##### Texto da página #####
Resumidamente, a respeito deste capítulo e sobre os vários pensamentos, vemos que entre a verdade e o que se pensa ser a verdade há um abismo. Liberdade não implica fazer aquilo que se deseja somente com a finalidade de trazer uma satisfação pessoal, onde, a verdade esteja na própria pessoa que se encontra em desordem; a isto, chamamos de libertinagem. Esta forma de conceber a liberdade é loucura. Por outro lado, vemos a liberdade como a submissão da vontade própria à vontade de Deus, onde, o homem iluminado pela graça se move ao seu fim último que é Deus. Encontrando Nele a sua alegria e a verdade que tanto almeja, sendo capaz de louvar ao seu Criador com a própria vida, conforme veremos adiante.

 

 

 

 

 

 

2 – JESUS, MODELO DE LIBERDADE E LOUVOR

No capítulo primeiro, desenvolvemos a respeito do conceito de liberdade, que é fundamental para prosseguirmos nossa abordagem acerca deste trabalho. Tocamos, na liberdade de Cristo que nos constitui homens livres, e assim esta liberdade torna-se paradigma para toda humanidade. A partir deste ponto, podemos fazer uma relação entre louvor e liberdade na pessoa de Jesus, tornando-se uma meta a ser alcançada por todo homem, como veremos no desenvolvimento deste capítulo: é possível ser laudante e livre, pois Ele nos mostrou o caminho a percorrer.

 

2.1 – Deus da liberdade no Antigo Testamento

É inegável percebermos aos nos deparamos com os textos do Antigo Testamento e o Novo testamento que há uma grande coerência entre ambos. Não podemos isolar uma realidade da outra, uma vez que “o Novo está latente no Antigo, e, o Antigo se torna claro no Novo” (AGOSTINHO, apud. PAULO VI, www.vatican.com). Por isso, não podemos falar do Verbo Encarnado, sem antes passarmos pelo Antigo Testamento. Faz-se necessário perceber que Deus não é livre por causa de Jesus, mas desde sempre.
##### Dados fornecidos #####
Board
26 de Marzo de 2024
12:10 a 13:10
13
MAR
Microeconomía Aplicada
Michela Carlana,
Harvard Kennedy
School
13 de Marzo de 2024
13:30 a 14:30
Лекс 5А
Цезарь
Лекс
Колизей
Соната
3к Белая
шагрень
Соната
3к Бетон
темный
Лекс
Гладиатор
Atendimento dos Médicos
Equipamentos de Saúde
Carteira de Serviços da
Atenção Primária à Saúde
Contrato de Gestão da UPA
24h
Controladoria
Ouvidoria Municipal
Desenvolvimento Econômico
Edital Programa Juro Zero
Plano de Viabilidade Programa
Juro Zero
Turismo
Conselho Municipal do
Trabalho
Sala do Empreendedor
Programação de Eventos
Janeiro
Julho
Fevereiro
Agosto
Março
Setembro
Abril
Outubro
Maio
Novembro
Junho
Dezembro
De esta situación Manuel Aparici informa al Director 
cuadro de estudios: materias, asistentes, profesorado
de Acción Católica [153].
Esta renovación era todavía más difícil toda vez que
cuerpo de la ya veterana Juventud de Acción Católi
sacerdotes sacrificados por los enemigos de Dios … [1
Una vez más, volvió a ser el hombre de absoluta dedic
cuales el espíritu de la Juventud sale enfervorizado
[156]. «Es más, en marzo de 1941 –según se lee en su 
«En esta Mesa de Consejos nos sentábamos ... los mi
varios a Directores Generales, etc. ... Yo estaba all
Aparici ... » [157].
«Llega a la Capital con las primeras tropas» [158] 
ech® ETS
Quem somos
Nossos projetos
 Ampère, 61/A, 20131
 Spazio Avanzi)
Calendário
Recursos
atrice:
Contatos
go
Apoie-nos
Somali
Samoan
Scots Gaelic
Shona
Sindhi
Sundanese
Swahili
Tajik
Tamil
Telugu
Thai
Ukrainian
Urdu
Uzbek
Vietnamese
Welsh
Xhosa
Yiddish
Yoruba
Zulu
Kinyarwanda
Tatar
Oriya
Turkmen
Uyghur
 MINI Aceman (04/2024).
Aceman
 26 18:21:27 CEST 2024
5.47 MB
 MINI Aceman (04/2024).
#####
=== Problema a resolver ===
Retome o texto sobre liberdade e louvor logo após a última frase apresentada e dê continuidade à exposição.

=== Resposta do exercício ===
É preciso ter bem claro que Deus é imutável, logo, não podemos fazer uma distinção entre Deus do Antigo Testamento e Deus do Novo Testamento. Este Deus a quem Jesus chamou de Pai (Abba), sempre foi amante da liberdade, e uma liberdade que possui em si e deseja comunicar ao homem (Cf. VELIQ, domtotal.com).

No primeiro livro das Sagradas Escrituras, o Gênesis, encontramos a obra da criação que fora feita durante seis dias. Belo percebermos que no ato criador, Deus vê que tudo era bom. Ao fim do sexto dia, Deus diz: “Façamos o homem à nossa imagem e semelhança” (Gn 1,26a). O homem torna-se o ápice da manifestação divina, este, possui algo de supremo; isto fica claro pelo fato de ser imagem e semelhança, sendo incumbido de dominar sobre todo o criado. Neste trecho, vemos a liberdade criadora de Deus, do infinito que deseja se comunicar com a liberdade finita que criara à Sua imagem e semelhança.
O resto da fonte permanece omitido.